An interesting study was conducted by forensic scientist Ian Finlay. He studied the genetic material and handwriting from Jack's letters and came to the conclusion that the killer is a woman! Finley even gave a name - Mary Piercy. She was convicted and hanged for the murder of her lover's wife. The girl cut the opponent's throat from ear to ear, which, according to the medical examiner, proves her involvement in the Whitechapel massacre. nine0003
But the two most plausible theories about the identity of the Ripper are related to the names of Sir John Williams and Aaron Kosminsky. The first was a famous London surgeon. Journalist Leonard Mathers suspected him after the killings stopped. He found out that Williams had been practicing for a long time at a clinic on Harley Street, which was located near Whitechapel. He frequently aborted the local prostitutes, wore black, and had a tremendous knowledge of anatomy. Immediately after the last murder, Williams hastily moved to Wales, where he founded the National Library. The surgeon died at 1926 year.

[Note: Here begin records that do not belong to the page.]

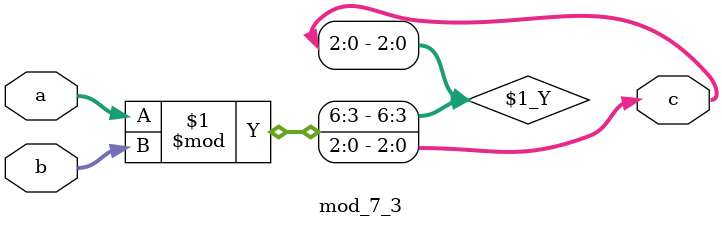
<source format=v>
module mod_7_3(a, b, c);
  input [6:0] a;
  input [2:0] b;
  output [2:0] c;

  assign c = a % b;

endmodule

</source>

In 2001, his descendant Tony, studying the archives of his ancestor, found a record that he had an abortion of Mary Kelly, the last victim of a maniac, and all the pages with records for 1888 were torn out, despite the fact that all the rest were preserved in excellent condition. Another proof of the surgeon's guilt was a 30-centimeter surgical knife and fragments of female wombs preserved in alcohol. Tony considers the infertility of Sir John's wife to be the motive for committing the crime. He could take revenge on the prostitutes who asked him to have an abortion for his grief and inability to become a father.